Action item
The pictures stay out. Please retype every line below exactly.

Dataset entries
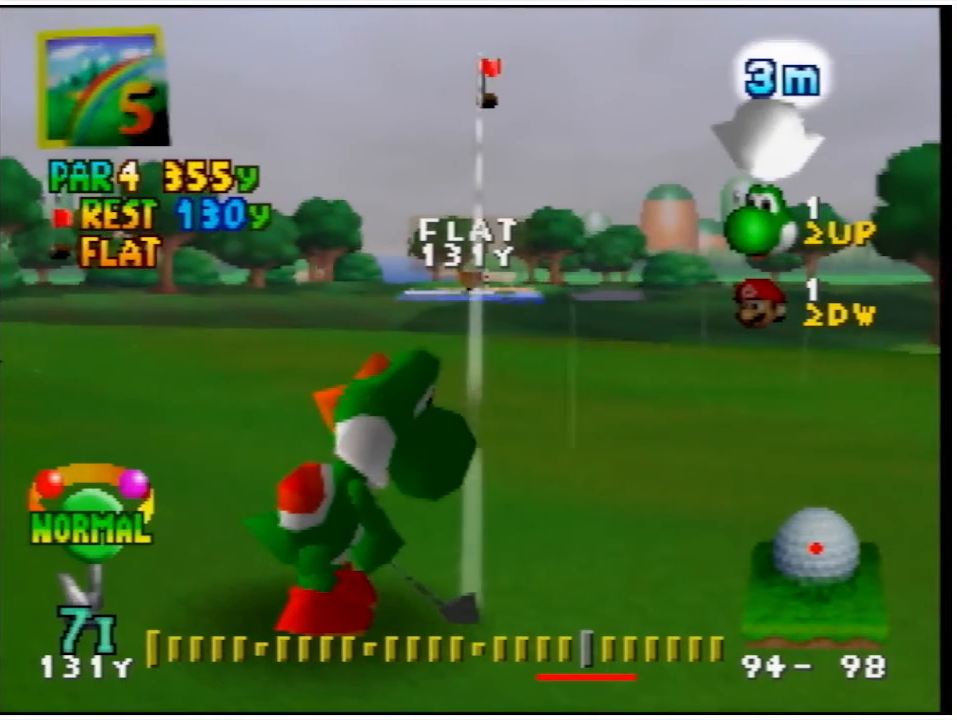
{"buttons": [], "left_stick": "center", "events": [[33, "DPAD_LEFT", "up"], [367, "DPAD_UP", "down"], [433, "DPAD_UP", "up"]]}
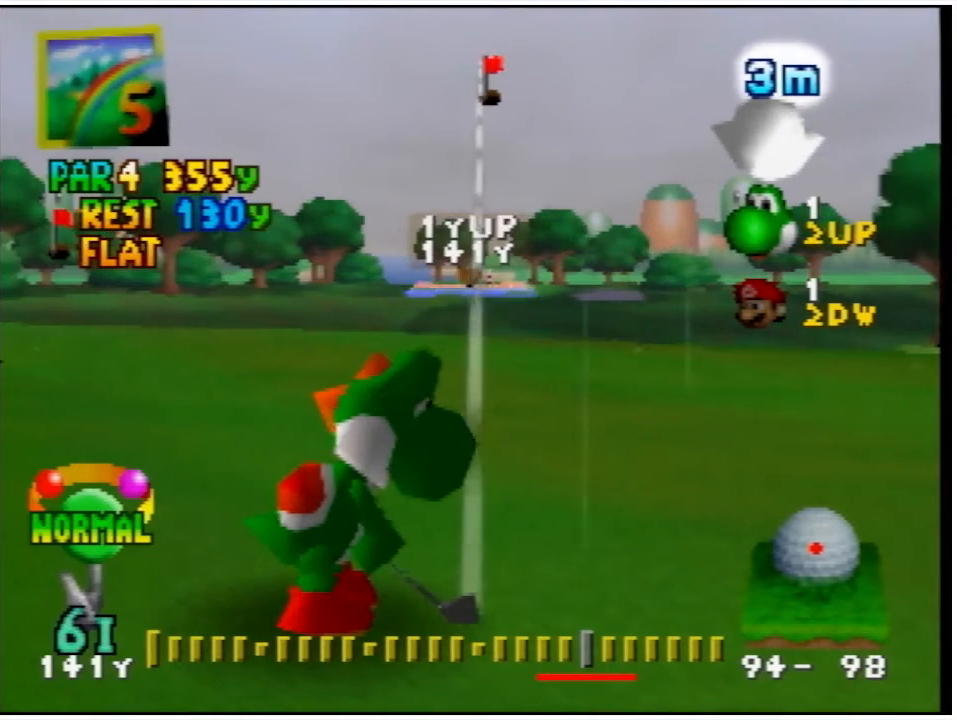
{"buttons": [], "left_stick": "center", "events": [[367, "DPAD_LEFT", "down"], [433, "DPAD_LEFT", "up"]]}
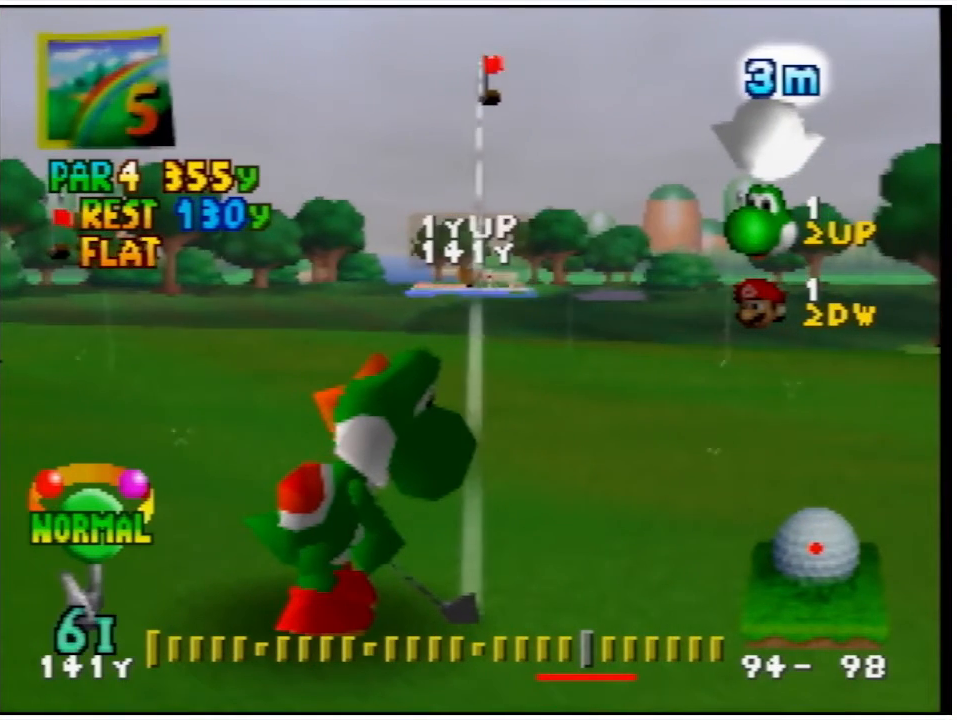
{"buttons": [], "left_stick": "center", "events": []}
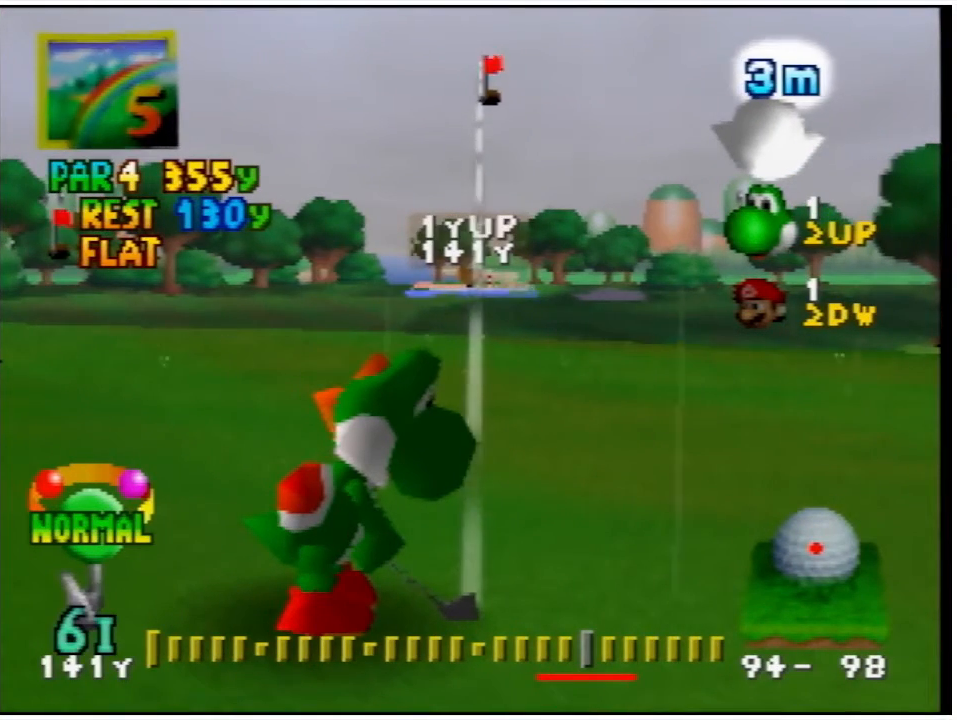
{"buttons": [], "left_stick": "center", "events": [[333, "A", "down"], [467, "A", "up"]]}
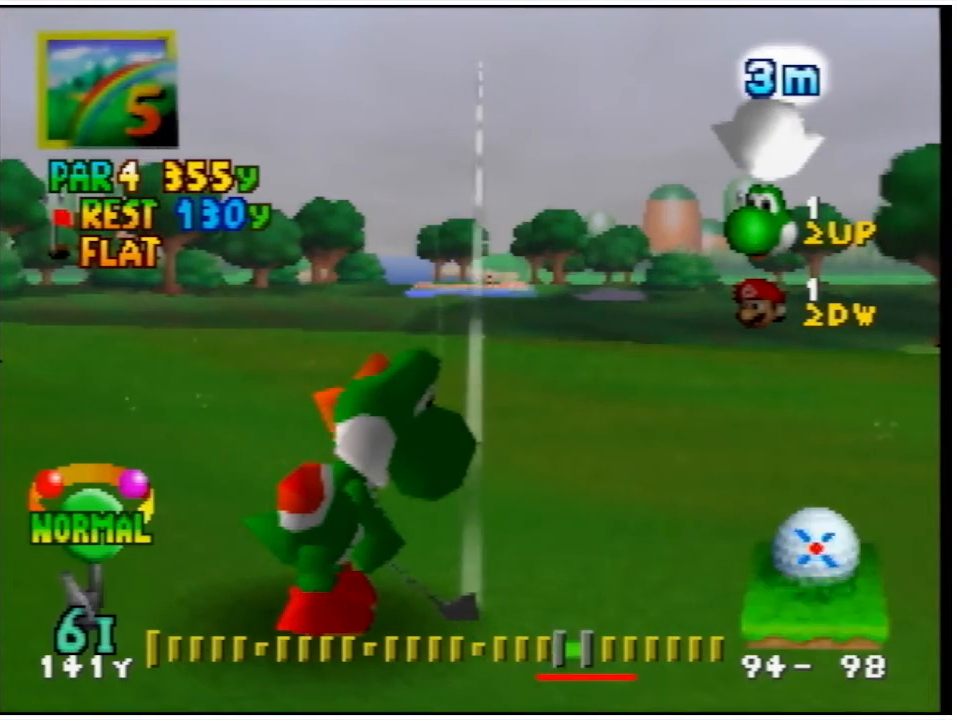
{"buttons": [], "left_stick": "center", "events": []}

Completed task
{"buttons": [], "left_stick": "center", "events": [[33, "DPAD_LEFT", "up"], [367, "DPAD_UP", "down"], [433, "DPAD_UP", "up"]]}
{"buttons": [], "left_stick": "center", "events": [[367, "DPAD_LEFT", "down"], [433, "DPAD_LEFT", "up"]]}
{"buttons": [], "left_stick": "center", "events": []}
{"buttons": [], "left_stick": "center", "events": [[333, "A", "down"], [467, "A", "up"]]}
{"buttons": [], "left_stick": "center", "events": []}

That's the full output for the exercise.